| Passage to read |
[Start of Attachment]

Why Wide-Angle Landscape Photography is Too Easy
This post should be titled; "Zooming in to get the Details" but then you might not have clicked on it. I'm learning from Facebook and Buzzfeed that I need a click-bait title in order to win the blog game. But seriously, landscape photography and wide-angle lenses are two peas in a pod. They go together like Forrest and Jenny...if Jenny wasn't constantly sending mixed signals and manipulating Forrest.
There are lots of reasons that we love wide-angle nature and landscape photography, it's grand, powerful, and you really feel like you're in the photo. Which is the ideal of landscape photography if I'm not mistaken. But because I needed something to write about and I have lots of photos that I need a reason to share, let's dive into why you should ditch your 16-35mm f/4L lens and zoom in more!

[End of Attachment]

| Task set |
A. Name each website and each person mentioned in the text about wide-angle landscape photography, listing each name once.
B. Continue the text about wide-angle landscape photography from the point where it stops.

| Records |

[Start of Attachment]

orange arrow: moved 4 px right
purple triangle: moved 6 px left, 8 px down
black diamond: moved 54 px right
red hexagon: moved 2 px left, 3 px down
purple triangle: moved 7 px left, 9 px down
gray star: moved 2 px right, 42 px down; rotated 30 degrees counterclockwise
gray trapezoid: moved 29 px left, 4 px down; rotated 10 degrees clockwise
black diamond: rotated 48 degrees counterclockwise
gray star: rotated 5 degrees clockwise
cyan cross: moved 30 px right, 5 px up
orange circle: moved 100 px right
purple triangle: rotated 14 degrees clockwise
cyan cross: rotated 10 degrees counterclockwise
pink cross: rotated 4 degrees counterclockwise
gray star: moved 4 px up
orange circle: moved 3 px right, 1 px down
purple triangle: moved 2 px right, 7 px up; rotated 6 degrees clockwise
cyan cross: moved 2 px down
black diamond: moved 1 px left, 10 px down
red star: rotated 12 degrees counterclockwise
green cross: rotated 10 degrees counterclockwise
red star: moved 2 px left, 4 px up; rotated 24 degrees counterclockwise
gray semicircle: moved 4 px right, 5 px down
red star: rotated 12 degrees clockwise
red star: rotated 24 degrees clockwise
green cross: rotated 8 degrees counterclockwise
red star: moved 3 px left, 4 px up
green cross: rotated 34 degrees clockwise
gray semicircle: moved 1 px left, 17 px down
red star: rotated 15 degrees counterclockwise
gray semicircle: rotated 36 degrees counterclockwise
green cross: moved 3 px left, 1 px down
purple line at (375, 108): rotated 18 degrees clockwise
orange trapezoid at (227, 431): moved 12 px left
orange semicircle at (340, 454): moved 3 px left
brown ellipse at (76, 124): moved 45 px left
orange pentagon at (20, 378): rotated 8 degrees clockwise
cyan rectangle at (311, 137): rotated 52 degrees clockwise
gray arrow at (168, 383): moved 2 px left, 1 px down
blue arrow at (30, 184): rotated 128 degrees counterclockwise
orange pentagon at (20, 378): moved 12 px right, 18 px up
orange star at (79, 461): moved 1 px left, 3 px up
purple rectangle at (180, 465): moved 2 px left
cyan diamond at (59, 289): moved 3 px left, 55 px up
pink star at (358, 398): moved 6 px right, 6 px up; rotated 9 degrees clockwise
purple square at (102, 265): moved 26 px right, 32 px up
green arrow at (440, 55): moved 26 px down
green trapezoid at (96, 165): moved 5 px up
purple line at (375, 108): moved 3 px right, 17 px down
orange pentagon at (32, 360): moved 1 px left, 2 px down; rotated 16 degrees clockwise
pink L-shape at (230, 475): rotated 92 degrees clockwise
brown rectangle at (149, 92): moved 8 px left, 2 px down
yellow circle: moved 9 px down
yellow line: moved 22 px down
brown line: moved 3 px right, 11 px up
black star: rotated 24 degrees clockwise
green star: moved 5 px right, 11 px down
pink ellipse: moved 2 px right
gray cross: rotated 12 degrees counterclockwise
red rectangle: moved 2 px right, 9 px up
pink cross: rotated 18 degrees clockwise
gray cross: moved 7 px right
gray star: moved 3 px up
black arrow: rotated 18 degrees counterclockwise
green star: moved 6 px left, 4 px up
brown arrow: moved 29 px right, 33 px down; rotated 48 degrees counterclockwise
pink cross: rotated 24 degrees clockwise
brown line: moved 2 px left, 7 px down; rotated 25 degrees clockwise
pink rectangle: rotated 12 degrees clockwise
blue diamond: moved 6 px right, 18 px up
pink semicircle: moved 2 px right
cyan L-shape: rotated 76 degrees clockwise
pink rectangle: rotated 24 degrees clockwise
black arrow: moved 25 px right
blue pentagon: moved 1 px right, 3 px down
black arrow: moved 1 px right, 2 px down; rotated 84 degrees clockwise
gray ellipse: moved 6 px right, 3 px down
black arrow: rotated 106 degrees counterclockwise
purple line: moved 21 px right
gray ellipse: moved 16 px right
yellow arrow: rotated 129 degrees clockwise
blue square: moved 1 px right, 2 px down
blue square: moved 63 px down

[End of Attachment]

| Task results |
A. Facebook, Buzzfeed, Forrest, Jenny

B.
A couple of years ago I was standing on the edge of a cliff overlooking Canyonlands National Park and I had a problem; I had been there all morning taking beautiful photos of the dramatic sunrise but I was longing for more. More clouds would have been nice, maybe an early morning December thunderstorm with a sky full of lightning would have been fun but there I was risking life and limb and I was quite...bored. Nature does not bore me let's get that out of the way right now, but photography does bore me sometimes. I needed a good challenge and so I asked my good friend Rick Louie if I could borrow his 70-200mm f/2.8L lens to play around with some zoomed in details. Rick looked at me blankly then looked at the beautiful morning light and said "I guess" so I went about looking for different perspectives and really trying to be a good photographer. It went...ok.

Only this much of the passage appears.